Merkle DAG- The Data Structure of web 3

April 9, 2022

Introduction

It does not matter if you are a programmer or not, you are surrounded by structured data. Various data structures like list, dictionary, trees etc. help us organise information. For example in your phone you have categorised various photos according to the events. You have put photos clicked during diwali in the folder named diwali, photos clicked when you were on trip to Manali in a folder named Manali and so on.

Structuring data enables us to find relevant information more quickly, gives meaning to information and helps us manage large amounts of data. In programming Data structure is everywhere.

If you want to know more about Data Structure, we have discussed it in this article (Data Structures).

In this article our main focus will be to explore DAG (Directed Acyclic Graph) and Merkle DAG.

In this article our main focus will be to explore DAG (Directed Acyclic Graph) and Merkle DAG.

What is a Graph?

A Graph is a non-linear data structure which consists of nodes and edges. Graph shows the relationship between two or more objects.Where relationship refers to edges and nodes represent objects.

Hashing

Graph as a data structure is the most flexible data structure and it can represent almost any kind of data. For example Graphs are ideal for representing highway networks between cities, social networks, and friendship between students in school.

highway_network

Acyclic Graph:

If there are no loops in the graph then the graph is called Acyclic Graph. given any node in the graph, there is no way to navigate from that node back to itself along the graph’s edges.

Let’s understand this with an example. Suppose you place an order from amazon. Your parcel travels from the Amazon office to you. But it doesn’t go back to the Amazon office.

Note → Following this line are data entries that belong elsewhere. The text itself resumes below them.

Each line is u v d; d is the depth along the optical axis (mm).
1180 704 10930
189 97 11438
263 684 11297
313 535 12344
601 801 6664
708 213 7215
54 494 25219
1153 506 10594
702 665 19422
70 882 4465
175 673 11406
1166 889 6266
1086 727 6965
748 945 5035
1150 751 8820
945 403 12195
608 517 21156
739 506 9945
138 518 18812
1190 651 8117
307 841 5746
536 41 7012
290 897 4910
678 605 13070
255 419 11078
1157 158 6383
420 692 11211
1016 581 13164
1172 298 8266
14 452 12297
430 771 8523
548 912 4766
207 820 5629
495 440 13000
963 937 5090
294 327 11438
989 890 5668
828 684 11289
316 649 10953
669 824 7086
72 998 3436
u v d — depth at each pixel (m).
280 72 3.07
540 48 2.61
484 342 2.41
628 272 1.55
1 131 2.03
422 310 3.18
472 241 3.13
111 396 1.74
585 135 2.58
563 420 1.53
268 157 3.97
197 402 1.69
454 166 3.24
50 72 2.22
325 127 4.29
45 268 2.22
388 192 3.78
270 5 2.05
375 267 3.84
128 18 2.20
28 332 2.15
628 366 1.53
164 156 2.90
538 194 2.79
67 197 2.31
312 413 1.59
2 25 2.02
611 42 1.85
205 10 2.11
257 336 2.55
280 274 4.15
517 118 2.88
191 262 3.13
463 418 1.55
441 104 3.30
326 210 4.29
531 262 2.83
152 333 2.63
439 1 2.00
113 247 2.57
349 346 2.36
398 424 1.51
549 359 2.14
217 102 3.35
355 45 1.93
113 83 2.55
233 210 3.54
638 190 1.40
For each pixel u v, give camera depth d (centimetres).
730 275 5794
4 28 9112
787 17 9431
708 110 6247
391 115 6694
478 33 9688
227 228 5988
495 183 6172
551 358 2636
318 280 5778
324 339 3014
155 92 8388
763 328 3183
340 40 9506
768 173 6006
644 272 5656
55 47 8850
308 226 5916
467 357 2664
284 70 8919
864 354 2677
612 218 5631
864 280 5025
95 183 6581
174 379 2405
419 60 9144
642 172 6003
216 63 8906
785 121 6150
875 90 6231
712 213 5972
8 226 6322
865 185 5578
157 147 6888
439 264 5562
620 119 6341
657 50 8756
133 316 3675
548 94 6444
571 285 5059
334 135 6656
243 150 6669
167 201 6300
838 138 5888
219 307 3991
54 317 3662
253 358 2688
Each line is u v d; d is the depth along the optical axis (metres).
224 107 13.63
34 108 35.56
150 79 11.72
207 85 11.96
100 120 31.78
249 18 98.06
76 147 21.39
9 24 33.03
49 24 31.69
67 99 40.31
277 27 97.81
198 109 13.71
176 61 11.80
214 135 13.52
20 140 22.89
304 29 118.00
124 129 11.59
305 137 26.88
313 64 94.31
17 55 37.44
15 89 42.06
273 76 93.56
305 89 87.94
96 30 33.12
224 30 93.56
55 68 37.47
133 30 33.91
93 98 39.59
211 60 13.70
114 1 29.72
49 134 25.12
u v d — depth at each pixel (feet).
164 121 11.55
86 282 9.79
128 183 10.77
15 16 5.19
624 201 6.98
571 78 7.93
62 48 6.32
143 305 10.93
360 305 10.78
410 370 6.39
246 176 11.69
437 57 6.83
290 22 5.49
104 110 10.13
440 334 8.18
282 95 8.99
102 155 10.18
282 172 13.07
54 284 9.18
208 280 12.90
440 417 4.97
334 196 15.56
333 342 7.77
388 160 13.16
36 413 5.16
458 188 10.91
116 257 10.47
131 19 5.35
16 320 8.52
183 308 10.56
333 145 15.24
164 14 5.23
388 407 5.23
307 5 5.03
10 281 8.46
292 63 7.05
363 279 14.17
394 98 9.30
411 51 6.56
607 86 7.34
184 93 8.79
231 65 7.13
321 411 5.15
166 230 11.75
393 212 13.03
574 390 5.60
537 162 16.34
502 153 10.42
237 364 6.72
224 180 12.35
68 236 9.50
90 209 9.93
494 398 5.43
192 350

The transport which delivers the parcel goes back to the Amazon office hence it is an example of a cyclic graph. In an acyclic graph the data can move only in one direction i.e from parent node to child node.

Directed Graph:

When you order the parcel you give your delivery address. That address is nothing but the destination of the parcel. That address provides a direction to the delivery van where the parcel is to be delivered. The relationships between nodes (Amazon office and your home) only properly associate in one direction, and this direction is indicated by a single-headed arrow. If each edge in a graph has some sort of direction then it is called directed graph.

Now the Amazon office contains parcels of various customers in your area. So the amazon office will be called parent node and all the customers are called child nodes;

unless any customer is gifting that parcel to their loved ones. In that case the customer who gives the parcel is called intermediate node because now the destination of the parcel is not that of the customer but the person whom they have gifted the parcel.

DAG (Directed Acyclic Graph):

DAG is a combination of directed and acyclic graphs. Let’s understand this with an example. Your grandparents gave birth to your parents and you parents gave birth to you. Now this can’t go in the reverse manner like, you gave birth to your parents and your parents gave birth to your grandparents. That is impossible. This is how DAG works. It flows in just one direction.

Merkle DAG:

In DAG we use an arrow to point out the next node but in real life applications we would not have the luxury to draw an arrow. But we can give our nodes a unique hash which we can use to express an edge from one node to another. Doing this we create a special data structure known as Merkle DAG. Merkle allows us to map large amounts of data and easily identify where changes have occurred.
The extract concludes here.